⚠ Disclaimer: This report is generated using AI tools and is for informational purposes only. It does not constitute investment advice. Please consult a registered financial advisor before making any investment decisions.
IGL - Fundamental Analysis: Financial Health & Valuation
Back to ListFundamental Rating: 3.9
| Stock Code | IGL | Market Cap | 22,032 Cr. | Current Price | 157 ₹ | High / Low | 229 ₹ |
| Stock P/E | 15.3 | Book Value | 70.0 ₹ | Dividend Yield | 2.70 % | ROCE | 20.8 % |
| ROE | 15.7 % | Face Value | 2.00 ₹ | DMA 50 | 171 ₹ | DMA 200 | 192 ₹ |
| Chg in FII Hold | -0.21 % | Chg in DII Hold | 0.09 % | PAT Qtr | 359 Cr. | PAT Prev Qtr | 373 Cr. |
| RSI | 38.6 | MACD | -4.67 | Volume | 17,37,685 | Avg Vol 1Wk | 30,22,780 |
| Low price | 152 ₹ | High price | 229 ₹ | PEG Ratio | 4.55 | Debt to equity | 0.01 |
| 52w Index | 6.81 % | Qtr Profit Var | 25.4 % | EPS | 10.3 ₹ | Industry PE | 14.4 |
📊 Financial Overview
- Revenue & Profitability: PAT declined slightly from ₹373 Cr. to ₹359 Cr. (QoQ), showing mild earnings pressure.
- Margins: ROE at 15.7% and ROCE at 20.8% are solid, reflecting healthy profitability and efficiency.
- Debt: Debt-to-equity ratio of 0.01 indicates a nearly debt-free balance sheet.
- Cash Flow: EPS of ₹10.3 is modest, limiting earnings strength relative to valuation.
💹 Valuation Metrics
- P/E Ratio: 15.3 vs Industry PE of 14.4 → slightly overvalued compared to peers.

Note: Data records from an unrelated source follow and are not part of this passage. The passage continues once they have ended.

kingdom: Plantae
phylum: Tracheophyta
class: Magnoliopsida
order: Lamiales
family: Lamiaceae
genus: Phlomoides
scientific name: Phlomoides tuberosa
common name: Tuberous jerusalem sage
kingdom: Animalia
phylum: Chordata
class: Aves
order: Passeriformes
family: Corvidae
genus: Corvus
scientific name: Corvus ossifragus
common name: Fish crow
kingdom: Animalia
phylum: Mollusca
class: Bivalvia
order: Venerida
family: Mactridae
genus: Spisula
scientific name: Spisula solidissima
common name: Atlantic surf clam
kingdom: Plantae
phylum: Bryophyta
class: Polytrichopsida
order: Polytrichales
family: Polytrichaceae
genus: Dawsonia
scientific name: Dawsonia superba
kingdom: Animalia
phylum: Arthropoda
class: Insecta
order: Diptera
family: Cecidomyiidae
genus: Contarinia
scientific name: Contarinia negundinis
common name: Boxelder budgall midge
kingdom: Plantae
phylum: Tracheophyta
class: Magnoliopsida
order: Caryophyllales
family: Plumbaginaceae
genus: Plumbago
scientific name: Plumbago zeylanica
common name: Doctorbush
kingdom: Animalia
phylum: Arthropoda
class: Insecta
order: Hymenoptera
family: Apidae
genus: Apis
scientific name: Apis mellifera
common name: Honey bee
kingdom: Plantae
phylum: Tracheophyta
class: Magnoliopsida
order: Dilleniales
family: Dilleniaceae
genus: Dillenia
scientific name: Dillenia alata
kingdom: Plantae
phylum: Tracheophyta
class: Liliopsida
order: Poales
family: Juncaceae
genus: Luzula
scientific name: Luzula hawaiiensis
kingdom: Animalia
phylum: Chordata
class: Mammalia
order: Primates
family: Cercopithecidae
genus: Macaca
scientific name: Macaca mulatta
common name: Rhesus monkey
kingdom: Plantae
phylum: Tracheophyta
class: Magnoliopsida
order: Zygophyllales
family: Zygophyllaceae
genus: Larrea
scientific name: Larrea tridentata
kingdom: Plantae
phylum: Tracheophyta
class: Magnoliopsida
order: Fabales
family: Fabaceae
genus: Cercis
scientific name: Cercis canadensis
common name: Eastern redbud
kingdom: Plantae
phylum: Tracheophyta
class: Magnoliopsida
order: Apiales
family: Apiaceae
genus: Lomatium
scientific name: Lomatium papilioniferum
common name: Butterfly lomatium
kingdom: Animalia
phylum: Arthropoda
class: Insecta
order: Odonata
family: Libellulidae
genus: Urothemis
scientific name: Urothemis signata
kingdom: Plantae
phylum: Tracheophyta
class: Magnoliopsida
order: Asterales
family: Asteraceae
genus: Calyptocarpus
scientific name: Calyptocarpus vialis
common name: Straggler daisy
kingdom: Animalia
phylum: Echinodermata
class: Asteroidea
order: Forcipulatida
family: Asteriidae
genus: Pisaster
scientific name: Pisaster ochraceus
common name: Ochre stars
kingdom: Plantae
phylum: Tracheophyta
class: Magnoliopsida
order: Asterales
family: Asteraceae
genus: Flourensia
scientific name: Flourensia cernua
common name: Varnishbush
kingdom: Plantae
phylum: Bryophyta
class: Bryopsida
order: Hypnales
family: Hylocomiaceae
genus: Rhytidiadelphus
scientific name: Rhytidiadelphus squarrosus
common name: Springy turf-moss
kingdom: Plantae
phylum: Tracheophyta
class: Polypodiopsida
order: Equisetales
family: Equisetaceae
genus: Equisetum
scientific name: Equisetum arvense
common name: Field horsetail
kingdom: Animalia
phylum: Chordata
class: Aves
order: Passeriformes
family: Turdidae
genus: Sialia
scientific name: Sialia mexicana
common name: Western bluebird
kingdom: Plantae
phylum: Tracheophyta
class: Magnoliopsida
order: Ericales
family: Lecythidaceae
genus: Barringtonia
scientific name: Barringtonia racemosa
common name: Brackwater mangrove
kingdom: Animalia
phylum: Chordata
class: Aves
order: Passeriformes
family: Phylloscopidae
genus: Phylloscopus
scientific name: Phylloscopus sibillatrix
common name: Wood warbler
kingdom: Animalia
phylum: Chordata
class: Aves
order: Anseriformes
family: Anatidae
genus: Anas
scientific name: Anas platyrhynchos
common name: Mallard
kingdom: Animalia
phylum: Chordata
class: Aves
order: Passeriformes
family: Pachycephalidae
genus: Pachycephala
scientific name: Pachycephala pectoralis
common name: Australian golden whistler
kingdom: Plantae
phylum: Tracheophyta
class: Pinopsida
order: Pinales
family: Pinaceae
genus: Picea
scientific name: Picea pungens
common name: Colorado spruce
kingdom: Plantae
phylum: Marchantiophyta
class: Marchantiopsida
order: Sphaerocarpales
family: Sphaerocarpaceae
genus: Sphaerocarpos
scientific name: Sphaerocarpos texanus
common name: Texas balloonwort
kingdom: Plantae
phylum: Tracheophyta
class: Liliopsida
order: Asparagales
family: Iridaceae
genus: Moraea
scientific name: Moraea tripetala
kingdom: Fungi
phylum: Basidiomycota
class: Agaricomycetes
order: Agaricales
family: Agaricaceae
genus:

- P/B Ratio: Price ₹157 vs Book Value ₹70 → trading at a premium.
- PEG Ratio: 4.55 → suggests valuation is expensive relative to growth.
- Intrinsic Value: Fundamentals are decent, but valuation looks stretched given modest EPS.
🏢 Business Model & Competitive Advantage
- Indraprastha Gas Limited (IGL) operates in city gas distribution, supplying CNG and PNG to households, industries, and vehicles.
- Competitive advantage lies in strong distribution network, government support, and rising demand for clean energy alternatives.
📈 Entry Zone & Long-Term Guidance
- Entry Zone: ₹150–160 range looks safer given technical weakness and valuation.
- Long-Term Holding: Suitable for investors seeking exposure to clean energy distribution. Monitor profitability consistency and growth outlook.
✅ Positive
- Debt-free balance sheet (Debt-to-equity 0.01).
- Strong ROCE (20.8%) and ROE (15.7%).
- Dividend yield of 2.70% provides steady income.
- DII holdings increased (+0.09%).
⚠️ Limitation
- PEG ratio (4.55) indicates expensive valuation relative to growth.
- EPS of ₹10.3 is modest relative to price.
- Stock trading below DMA 50 & DMA 200, showing bearish technical trend.
📉 Company Negative News
- FII holdings decreased (-0.21%).
- Quarterly PAT declined slightly (₹373 Cr. to ₹359 Cr.).
- Stock corrected from high of ₹229 to current ₹157.
📈 Company Positive News
- Dividend yield of 2.70% supports investor returns.
- DII inflows (+0.09%) reflect domestic institutional support.
- Strong ROCE and ROE highlight operational efficiency.
🏦 Industry
- Industry PE at 14.4 highlights sector trades at slightly lower multiples than IGL.
- City gas distribution sector growth supported by government clean energy initiatives and rising demand for CNG/PNG.
🔎 Conclusion
- IGL is fundamentally strong with excellent ROCE/ROE and debt-free status but faces valuation concerns and modest EPS growth.
- Entry around ₹150–160 is favorable for long-term investors.
- Strong long-term holding potential given clean energy demand, but monitor institutional flows and earnings consistency.